Search by organization name, domain name, and employee names:

org:acmecorp password
"acmecorp.com" api_key
"acmecorp" filename:.env

Even if the repository is private now, old commits may have been forked or cached before it was locked down.

One leaked API key can be the entire way in. Source code mining has led to some of the largest breaches in history.


Internet-Connected Device Discovery

Shodan and Censys are search engines, but not for web pages. They scan the entire internet and index every device, service, and banner they find.


What Shodan Reveals

Search for an organization by name, domain, or IP range:

  • Open ports and services across their infrastructure
  • Software versions and banners
  • SSL certificate details
  • Default credentials on exposed devices
  • IoT devices, webcams, printers, industrial control systems

Why It’s Devastating

Shodan doesn’t just show web servers. It shows everything connected to the internet.

Forgotten development servers. Unpatched database instances. Network equipment with default passwords. Industrial control systems that should never be internet-facing.

If it’s connected to the internet and has an open port, Shodan has probably already found it.

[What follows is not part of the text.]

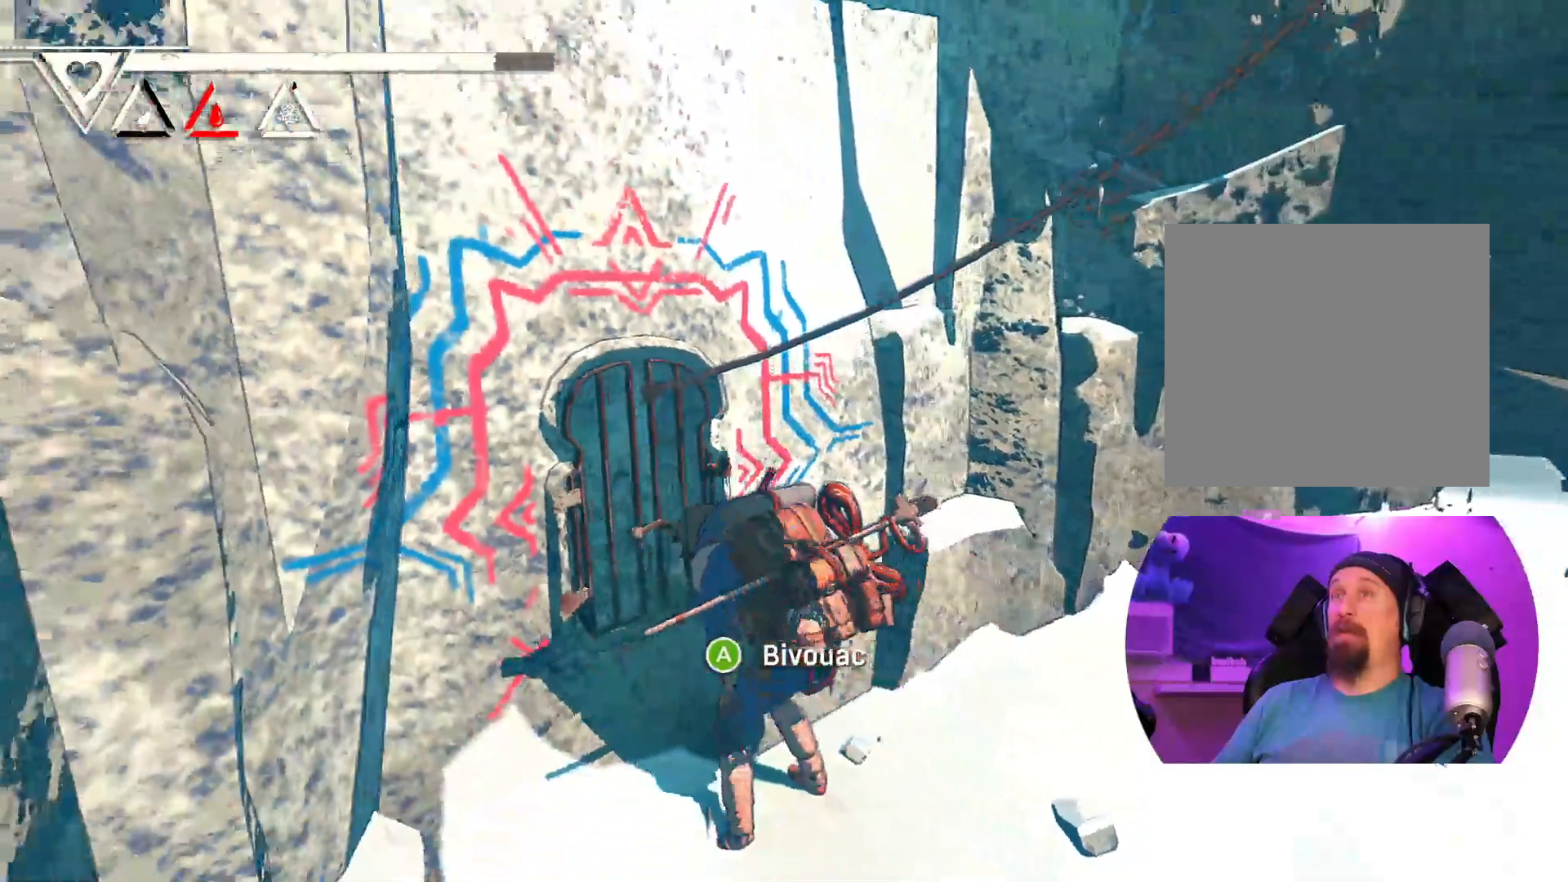
{"buttons": [], "left_stick": "center", "right_stick": "center", "events": [[117, "right_stick", "center"]]}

TLS Certificates and Security Headers

Certificate Transparency

Every TLS certificate issued is logged in public Certificate Transparency (CT) logs. This means you can find every subdomain an organization has ever gotten a certificate for.

Tools like crt.sh let you search CT logs by domain:

%.acmecorp.com

This reveals subdomains that might not show up in DNS brute-forcing: staging servers, internal tools, forgotten services.


Security Headers

Visiting a target’s website and inspecting the HTTP response headers reveals their security posture:

HeaderWhat it tells you
X-Powered-ByBackend technology (PHP, ASP.NET)
ServerWeb server software and version
Missing X-Frame-OptionsPotentially vulnerable to clickjacking
Missing Content-Security-PolicyPotentially vulnerable to XSS
Strict-Transport-SecurityWhether they enforce HTTPS

The absence of security headers is just as informative as their presence.

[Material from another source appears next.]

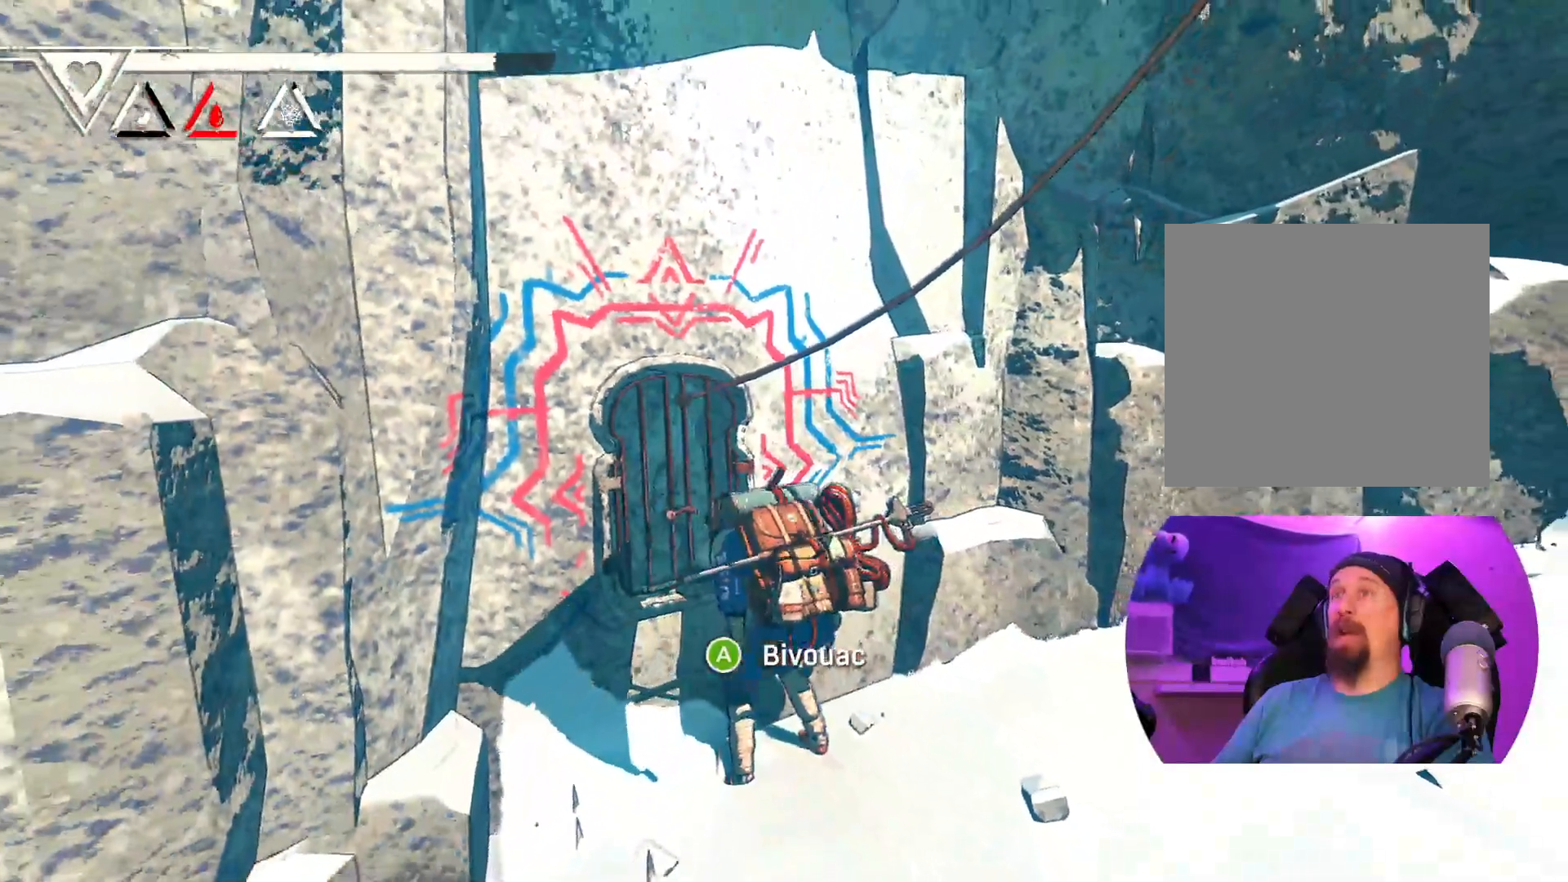
{"buttons": [], "left_stick": "center", "right_stick": "center", "events": []}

AI-Assisted Reconnaissance

LLMs can accelerate passive recon by helping you:

  • Generate Google dork queries tailored to a target’s industry
  • Analyze WHOIS data and identify patterns across related domains
  • Summarize large amounts of public information quickly
  • Identify naming patterns in subdomains or email formats
  • Cross-reference findings from multiple OSINT sources

The key is writing specific, context-rich prompts. Don’t ask “find info about target.com.” Instead:

“Based on what’s publicly known about AcmeCorp’s organizational structure and industry, generate a list of likely subdomain naming patterns including infrastructure, departmental, and regional conventions.”

LLMs don’t replace manual OSINT. They amplify it. Always verify their output, as they can hallucinate details that look convincing but are wrong.